ParTy fuckkin suckkkks bro I gotta fid sum biTch 2 leT me fire sum loadz on her FACE!
?
Nah, but can you imagine if I were seriously like that?
what was i supposed to do!? wake up and actually ask her name??
i just yelled "run, its godzirra!" to an asian kid who looked confused by the tornado alarm test
There were so few words spoken that I'm not sure if it was make-up or break-up sex.
He ate me out on the kitchen floor while we waited for the cake to bake. How was your Valentines Day?
my friend thinks you're hot & wants to fuck you ps i'm my friend
hurry up this bar wont let me order big pitchers of beer for just myself
He invited me over for shower sex and pizza. Officially the best booty call relationship around.

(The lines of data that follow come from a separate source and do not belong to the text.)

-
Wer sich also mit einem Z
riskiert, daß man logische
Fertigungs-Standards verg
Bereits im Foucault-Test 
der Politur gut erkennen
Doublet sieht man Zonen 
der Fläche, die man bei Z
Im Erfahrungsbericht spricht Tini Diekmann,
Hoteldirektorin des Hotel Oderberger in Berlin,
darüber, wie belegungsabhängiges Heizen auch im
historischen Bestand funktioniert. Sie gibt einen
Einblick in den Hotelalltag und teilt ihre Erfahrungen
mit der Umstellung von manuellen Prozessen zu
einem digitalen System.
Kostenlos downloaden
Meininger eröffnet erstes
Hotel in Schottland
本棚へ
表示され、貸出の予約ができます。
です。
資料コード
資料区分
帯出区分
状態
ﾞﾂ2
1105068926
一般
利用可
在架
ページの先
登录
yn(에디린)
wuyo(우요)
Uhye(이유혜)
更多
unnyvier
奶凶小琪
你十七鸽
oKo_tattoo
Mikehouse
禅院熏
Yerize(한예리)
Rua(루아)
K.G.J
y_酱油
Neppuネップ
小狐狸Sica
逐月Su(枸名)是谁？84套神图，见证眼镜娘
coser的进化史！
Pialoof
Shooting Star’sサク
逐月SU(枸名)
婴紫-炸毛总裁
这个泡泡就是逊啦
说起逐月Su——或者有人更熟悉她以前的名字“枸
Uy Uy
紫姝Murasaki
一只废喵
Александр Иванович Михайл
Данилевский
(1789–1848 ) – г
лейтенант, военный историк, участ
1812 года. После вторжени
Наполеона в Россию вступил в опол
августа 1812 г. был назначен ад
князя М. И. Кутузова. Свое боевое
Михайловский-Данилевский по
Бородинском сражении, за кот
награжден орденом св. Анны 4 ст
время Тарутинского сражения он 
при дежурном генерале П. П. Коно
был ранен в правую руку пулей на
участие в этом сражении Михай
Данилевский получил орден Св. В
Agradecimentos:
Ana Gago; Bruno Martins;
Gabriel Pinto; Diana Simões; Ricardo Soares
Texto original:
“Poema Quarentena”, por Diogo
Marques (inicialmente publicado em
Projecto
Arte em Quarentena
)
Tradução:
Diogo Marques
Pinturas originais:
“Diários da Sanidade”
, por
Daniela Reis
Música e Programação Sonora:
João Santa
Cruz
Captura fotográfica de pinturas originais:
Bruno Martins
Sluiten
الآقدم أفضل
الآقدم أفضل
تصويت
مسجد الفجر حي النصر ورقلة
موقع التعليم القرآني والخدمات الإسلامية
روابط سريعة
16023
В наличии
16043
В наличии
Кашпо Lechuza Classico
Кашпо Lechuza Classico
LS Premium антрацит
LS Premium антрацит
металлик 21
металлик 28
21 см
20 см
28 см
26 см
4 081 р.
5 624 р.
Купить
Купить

Impressive. I've never gotten straight denied and then chased the guy naked out of my own apt. I'll remember that next time.
why does drunk me think that doing things like throwing up on my desk and all over my 15 page lab report is okay
Oh, that was the alley that I ate a pine cone in.
Ahaah! I just stole batteries from work for my vibrator. I am that person.
I'm going to be there later than expected. There was a yo-yo incident...
So turns out my new assistant isn't really my assistant. The owner needed a title for his FWB so his wife wouldn't catch on. I got a three hundred a month credit limit boost on my corporate credit card instead.
I've decided it's okay if I take a pregnancy test every month. Then I can be like, "Good job, self, way to not procreate this month!"